At the border it took so long to get our visas and passports stamped that our lift drove off leaving our bags outside, fortunately for us an old Armenian guy, who absolutely reeked of spirits, offered to help us and waited around while our paperwork was completed. When we realised that there was a good chance he was still very drunk we tried to politely decline his generous offer of a lift, when he realised why we were trying to say no he assured us that his brother was driving, not him, so we jumped in his red minivan next to his daughter and her daughter and began the spine jarring, bottom numbing long drive to Yerevan.
From Yerevan, Armenia |
We had planned to stop in Gyumri for the night but when he told us about celebrations for Yerevan's 2792nd birthday we decided to go with them to the capital. He invited us to stay with his family, and after collecting his son from the airport we drove to the edge of town to his house where we were fed an excellent dinner with stuff cabbage leaves, peppers and tomatoes and fried aubergine. They then took us out to the centre of town, about 5km away, just in time to catch the end of the party. We stayed in Republic Square for a short while watching the party people leave and then got a taxi back home where we slept in very comfortable beds.
From Yerevan, Armenia |
The next day, after a good filling breakfast and plenty of chocolates (they gave us a bowls of chocolates when we went to bed) Sauren the old guy who wanted to help us, took us out with Juliette, his young teenage granddaughter, and her friend, to the site of the old town where Yerevan grew from. From the top of the ruins we could see his house and the whole of the city, it was gorgeous.
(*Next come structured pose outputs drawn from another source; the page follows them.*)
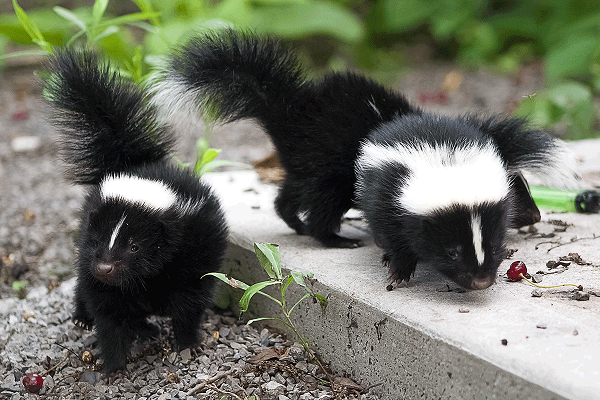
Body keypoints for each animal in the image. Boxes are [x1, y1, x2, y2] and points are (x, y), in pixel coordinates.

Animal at [45, 49, 230, 372]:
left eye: (135, 246)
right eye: (98, 240)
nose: (105, 267)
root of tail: (135, 161)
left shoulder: (191, 254)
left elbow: (189, 302)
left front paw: (188, 343)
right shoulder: (97, 264)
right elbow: (109, 310)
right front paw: (114, 365)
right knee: (85, 278)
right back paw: (87, 319)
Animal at [152, 28, 580, 290]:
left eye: (522, 187)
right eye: (452, 251)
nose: (535, 214)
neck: (445, 163)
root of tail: (293, 110)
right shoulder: (389, 192)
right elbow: (393, 232)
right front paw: (399, 267)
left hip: (307, 165)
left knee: (288, 194)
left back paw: (297, 224)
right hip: (329, 169)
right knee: (321, 203)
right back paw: (335, 238)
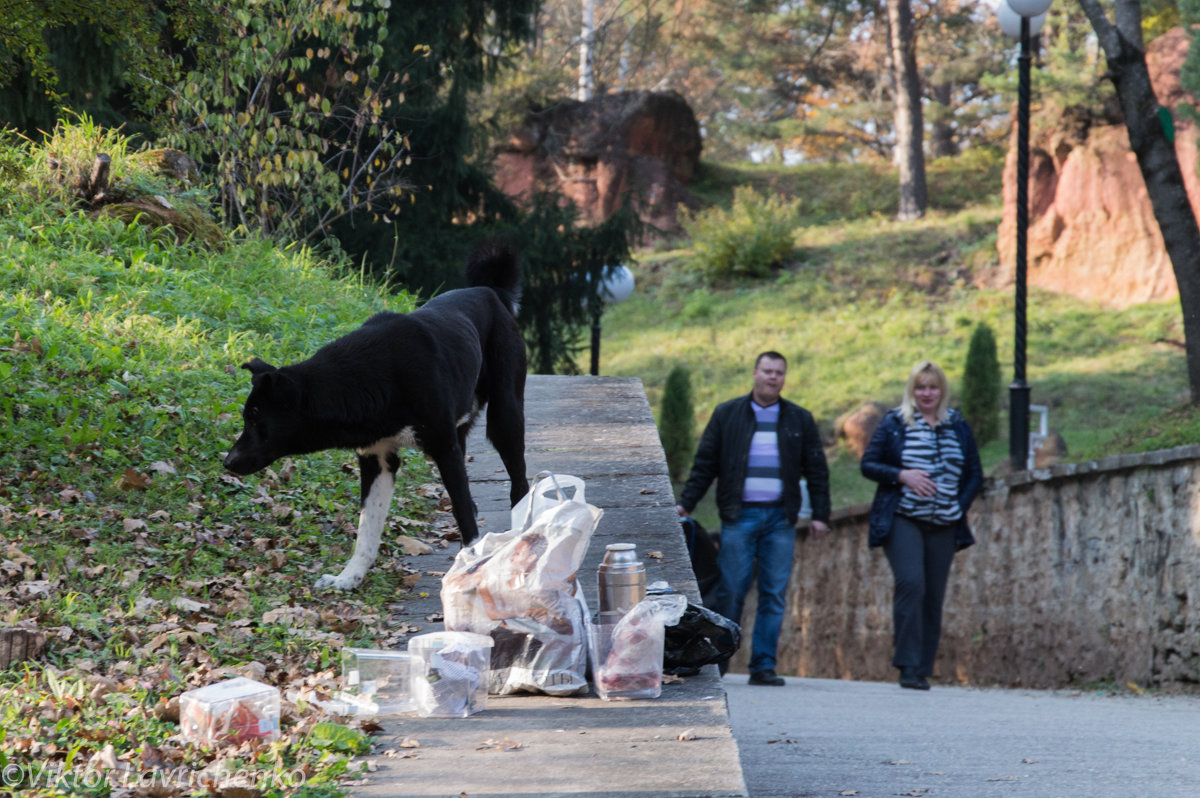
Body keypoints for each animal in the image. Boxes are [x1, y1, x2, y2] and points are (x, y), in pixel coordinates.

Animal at [223, 246, 528, 588]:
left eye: (254, 419)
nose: (228, 462)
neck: (369, 380)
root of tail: (490, 291)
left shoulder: (444, 449)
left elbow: (462, 511)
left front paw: (472, 569)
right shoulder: (377, 458)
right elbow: (367, 528)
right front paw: (348, 577)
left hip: (505, 417)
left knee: (518, 483)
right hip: (462, 426)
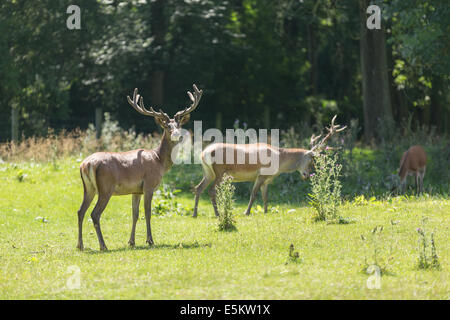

There was also a class outing and lots of the kids were jumping about on the ruins as well, it was a lovely start to the day. We got a taxi into town to meet Mohammad, an Iranian student who hosted us for the next two nights. We kicked back at his place with an Australian/Ukrainian guy, Vardik and his Czech friend, I managed to get through to my wife, Gabby and we spoke on the phone until the reception got so bad we said goodbye. Mohammad cooked a delicious Iranian dish with tomatoes, aubergine, onions and garlic which we ate with the paper thin bread common here, yoghurt and a thin sauce that tasted a lot like clue cheese. It was gorgeous.
From Yerevan, Armenia |
The next day we headed out into town and followed the beginning of the recommended walking tour, passing through Lovers Park, very pretty, lots of embassies to the Cascades. The Cascades are a beautiful set of steps with lots of fountains, small monuments and mini gardens leading up to Yerevan's 50th anniversary of Soviet Armenia, which after the surrounding gardens and flowers is quite ugly. The view from the top is stunning and the view of Mt Ararat in Turkey floating above a ring of clouds was beautiful.
From Yerevan, Armenia |
We walked from there to the Opera house where loads of café's and restaurants are centred around and met Navid, also Iranian and his Italian chatterbox girlfriend, Claudia. Both of them were lovely and they took us round parts of the city, to an old market where they gave us lots of dried fruit thing to taste, it was amazing. We bought a platter of nut stuffed red and yellow cherries for my Mum after tasting most of what the guy had on his stall; Armenian snickers, walnut stuffed dried aubergines and courgettes, soft pickled walnut shells (delicious), strips from sheets of dried fruits some of it so tangy that my face screwed up before I could swallow and loads of other delicious things I can't remember, even Djalma who isn't a big fan of dried fruits loved it.
From Yerevan, Armenia |
We walked through town to Kavkas, a Caucasian restaurant, where we had a late lunch/early dinner, talking but mainly listening to Claudia. She was so funny, very animated and described 90% of things as being fucked up. We walked back though town and said goodbye at the Metro, collecting the keys to Muhammad's flat along the way. After a film we went to sleep, interrupted only by another couch-surfer's snoring.
The next morning after not much sleep, we said goodbye, stopped at a café for litres of tea and a surprisingly good canteen lunch and then headed to Lake Sevan in a cramped mashrutka.